In another collaboration, with researchers at Penn State University, TwinStrand researchers have shown that they can detect cancer drug resistance mutations "months in advance," he said.
Jerry Radich, a medical oncologist at the Fred Hutchinson Cancer Research Center and a professor at UW, has been collaborating with TwinStrand for several years on sensitive mutation detection in AML. More recently, he has been working with the firm to compare its technology with conventional ways for residual disease detection in leukemia, in particular flow cytometry. As part of an upcoming project to develop new techniques for MRD detection, spearheaded by the Foundation for the National Institutes of Health (FNIH) and funded by several pharmaceutical companies, he also hopes to compare TwinStrand's approach to other technologies.
The main advantage of duplex sequencing is that it is several orders of magnitude more sensitive than other technologies, he said, though it is unclear how much sensitivity is actually needed.
Radich, who is a member of TwinStrand's scientific advisory board, said he sees MRD detection as the most promising application for the company's technology. "The limitation with all of the sequencing platforms is just speed," he said, though they keep getting faster and the speed of the assay is "not terribly important" for MRD testing.
He also likes the company's general approach. "They're not just a technical company," he said. "They are doing a lot of really basic science, which I think is an advantage in the long run."
In the genotoxicity area, TwinStrand has been collaborating for a while with researchers at Millipore Sigma/BioReliance's Toxicology Testing Services, and published a paper with that group and Amgen investigators in the Proceedings of the National Academy of Sciences last month. The study demonstrated the ability of duplex sequencing to detect mutations induced by three carcinogens in mice, looking at five types of tissues.
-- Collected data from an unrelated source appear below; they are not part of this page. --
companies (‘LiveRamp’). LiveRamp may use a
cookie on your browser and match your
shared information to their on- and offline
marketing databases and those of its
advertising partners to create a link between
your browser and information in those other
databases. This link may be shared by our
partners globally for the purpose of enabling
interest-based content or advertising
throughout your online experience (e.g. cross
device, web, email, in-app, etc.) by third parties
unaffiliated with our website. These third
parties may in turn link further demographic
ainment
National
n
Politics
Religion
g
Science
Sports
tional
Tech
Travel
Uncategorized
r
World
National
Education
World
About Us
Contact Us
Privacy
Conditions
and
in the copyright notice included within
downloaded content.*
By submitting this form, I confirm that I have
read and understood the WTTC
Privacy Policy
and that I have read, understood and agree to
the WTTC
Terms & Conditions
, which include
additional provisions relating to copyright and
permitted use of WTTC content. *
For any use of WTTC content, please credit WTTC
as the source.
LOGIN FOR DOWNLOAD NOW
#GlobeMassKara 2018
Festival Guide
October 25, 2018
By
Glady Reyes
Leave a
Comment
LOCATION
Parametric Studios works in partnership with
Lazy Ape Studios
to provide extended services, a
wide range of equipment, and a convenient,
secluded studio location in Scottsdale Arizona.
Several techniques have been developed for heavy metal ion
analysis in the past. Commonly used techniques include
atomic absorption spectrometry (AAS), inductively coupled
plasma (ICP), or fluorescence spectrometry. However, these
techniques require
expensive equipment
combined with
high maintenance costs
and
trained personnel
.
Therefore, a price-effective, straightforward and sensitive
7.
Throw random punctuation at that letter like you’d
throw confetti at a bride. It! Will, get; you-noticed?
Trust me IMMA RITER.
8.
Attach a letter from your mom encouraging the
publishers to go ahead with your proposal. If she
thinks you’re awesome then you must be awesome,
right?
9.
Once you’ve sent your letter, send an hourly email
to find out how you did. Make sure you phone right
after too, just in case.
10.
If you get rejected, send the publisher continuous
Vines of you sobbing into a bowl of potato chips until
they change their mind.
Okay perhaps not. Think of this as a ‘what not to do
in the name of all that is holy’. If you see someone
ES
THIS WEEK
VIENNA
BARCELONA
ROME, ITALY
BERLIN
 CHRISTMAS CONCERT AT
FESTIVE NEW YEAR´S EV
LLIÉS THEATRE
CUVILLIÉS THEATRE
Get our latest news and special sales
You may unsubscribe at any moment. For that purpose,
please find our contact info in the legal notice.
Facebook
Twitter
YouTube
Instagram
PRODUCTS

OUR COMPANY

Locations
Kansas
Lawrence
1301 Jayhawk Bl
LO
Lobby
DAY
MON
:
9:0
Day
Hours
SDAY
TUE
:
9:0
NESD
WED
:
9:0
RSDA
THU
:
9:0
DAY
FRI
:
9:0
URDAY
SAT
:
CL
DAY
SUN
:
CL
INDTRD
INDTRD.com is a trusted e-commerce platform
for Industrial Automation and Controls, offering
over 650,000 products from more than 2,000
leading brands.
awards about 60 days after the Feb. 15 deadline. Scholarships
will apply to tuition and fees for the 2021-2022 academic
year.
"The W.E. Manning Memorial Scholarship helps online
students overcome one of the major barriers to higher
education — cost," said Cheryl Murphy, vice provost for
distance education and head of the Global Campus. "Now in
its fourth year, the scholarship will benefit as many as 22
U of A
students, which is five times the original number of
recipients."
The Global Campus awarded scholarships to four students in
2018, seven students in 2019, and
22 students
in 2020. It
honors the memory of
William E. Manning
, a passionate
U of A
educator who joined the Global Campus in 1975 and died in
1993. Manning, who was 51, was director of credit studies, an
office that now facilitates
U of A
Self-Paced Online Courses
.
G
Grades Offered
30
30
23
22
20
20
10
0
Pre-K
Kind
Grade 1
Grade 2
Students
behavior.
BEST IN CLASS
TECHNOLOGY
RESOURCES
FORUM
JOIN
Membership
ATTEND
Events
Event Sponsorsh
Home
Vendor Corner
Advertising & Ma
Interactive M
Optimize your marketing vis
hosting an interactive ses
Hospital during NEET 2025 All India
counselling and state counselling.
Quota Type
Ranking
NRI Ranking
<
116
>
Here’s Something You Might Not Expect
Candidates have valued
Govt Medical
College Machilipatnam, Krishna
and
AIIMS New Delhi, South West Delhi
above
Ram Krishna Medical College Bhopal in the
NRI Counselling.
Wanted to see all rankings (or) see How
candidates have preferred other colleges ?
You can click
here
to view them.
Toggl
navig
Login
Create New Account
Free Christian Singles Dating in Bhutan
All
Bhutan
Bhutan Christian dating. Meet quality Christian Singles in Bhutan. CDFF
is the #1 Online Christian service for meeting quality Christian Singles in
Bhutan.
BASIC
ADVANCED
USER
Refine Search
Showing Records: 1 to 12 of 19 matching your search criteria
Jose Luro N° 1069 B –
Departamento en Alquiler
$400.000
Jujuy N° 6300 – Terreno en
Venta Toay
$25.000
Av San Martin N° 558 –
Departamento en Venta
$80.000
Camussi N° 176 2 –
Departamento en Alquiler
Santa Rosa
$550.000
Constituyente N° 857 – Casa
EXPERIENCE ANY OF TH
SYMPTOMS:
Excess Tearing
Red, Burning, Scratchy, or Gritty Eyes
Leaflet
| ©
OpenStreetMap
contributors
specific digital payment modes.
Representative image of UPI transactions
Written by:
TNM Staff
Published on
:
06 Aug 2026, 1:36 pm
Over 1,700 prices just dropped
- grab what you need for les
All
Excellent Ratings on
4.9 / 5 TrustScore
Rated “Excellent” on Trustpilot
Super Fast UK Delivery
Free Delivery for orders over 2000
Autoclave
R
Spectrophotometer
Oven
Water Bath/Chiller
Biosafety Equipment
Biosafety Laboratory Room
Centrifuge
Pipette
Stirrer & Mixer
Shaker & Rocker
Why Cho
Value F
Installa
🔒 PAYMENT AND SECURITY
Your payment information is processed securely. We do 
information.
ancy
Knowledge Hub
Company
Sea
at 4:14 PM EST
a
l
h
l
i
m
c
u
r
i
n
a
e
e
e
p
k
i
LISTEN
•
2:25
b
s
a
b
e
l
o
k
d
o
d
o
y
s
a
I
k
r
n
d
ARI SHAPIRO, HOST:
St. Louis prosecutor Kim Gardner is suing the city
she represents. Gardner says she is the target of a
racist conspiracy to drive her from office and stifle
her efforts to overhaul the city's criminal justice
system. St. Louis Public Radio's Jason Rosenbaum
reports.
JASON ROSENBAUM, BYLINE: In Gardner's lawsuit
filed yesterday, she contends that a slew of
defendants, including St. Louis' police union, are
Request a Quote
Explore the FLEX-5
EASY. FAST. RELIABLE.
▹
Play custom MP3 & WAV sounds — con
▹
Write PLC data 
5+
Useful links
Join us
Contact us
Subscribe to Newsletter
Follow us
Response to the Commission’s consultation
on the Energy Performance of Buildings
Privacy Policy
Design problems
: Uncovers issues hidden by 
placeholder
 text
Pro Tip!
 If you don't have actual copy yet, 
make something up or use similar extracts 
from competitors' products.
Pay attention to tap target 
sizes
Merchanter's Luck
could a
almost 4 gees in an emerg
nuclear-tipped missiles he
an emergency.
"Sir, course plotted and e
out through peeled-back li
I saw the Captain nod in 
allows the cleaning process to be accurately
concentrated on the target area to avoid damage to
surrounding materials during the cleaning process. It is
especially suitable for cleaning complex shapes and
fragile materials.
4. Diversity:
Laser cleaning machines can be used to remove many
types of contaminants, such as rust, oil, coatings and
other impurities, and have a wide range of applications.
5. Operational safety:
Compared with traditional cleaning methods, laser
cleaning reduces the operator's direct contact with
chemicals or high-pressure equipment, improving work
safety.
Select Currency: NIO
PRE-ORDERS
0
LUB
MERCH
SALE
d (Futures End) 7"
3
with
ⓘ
Genotoxicity testing is "something that no other sequencing company has approached as a market," Salk said, and sequencing could help streamline such testing significantly. "At the current time, it takes multiple years to go through the safety testing for mutagenesis and carcinogenesis, and our initial data suggested that that could be accelerated to weeks, potentially," he said. This year, TwinStrand expects to see additional labs offer sequencing-based genotoxicity testing as a service, he added.
Besides animal testing, duplex sequencing could be used to detect exposure to environmental mutagens in humans, which he said has not been possible before.
TwinStrand is also looking into novel applications of duplex sequencing, specifically in cell and gene therapy to look for off-target effects of gene editing and to track therapeutic cells – such as CAR-T cells – inside the body. The plan is to launch kits for these applications later this year.
"The challenge with CAR-T cells, for example, is that the number of cells that are infused is relatively low and the abundance of them after infusion … is quite low and drops quickly as the cells go off to work fighting cancer as they're supposed to," Salk explained. "And being able to detect on the order of one in a million [cells] is essential for having the resolution to understand where these cells are going, and how they behave, over a timeline of months."
Besides developing new applications for its technology, TwinStrand also plans to license it to others for certain uses, like it did with Foundation Medicine. "That particular application area of broad general oncology [testing] is something that we are not ourselves pursuing as a diagnostic service, that's Foundation's business," he said. "We anticipate continuing to work with Foundation and others, to expand the relationship to other fields that we are not commercializing directly ourselves."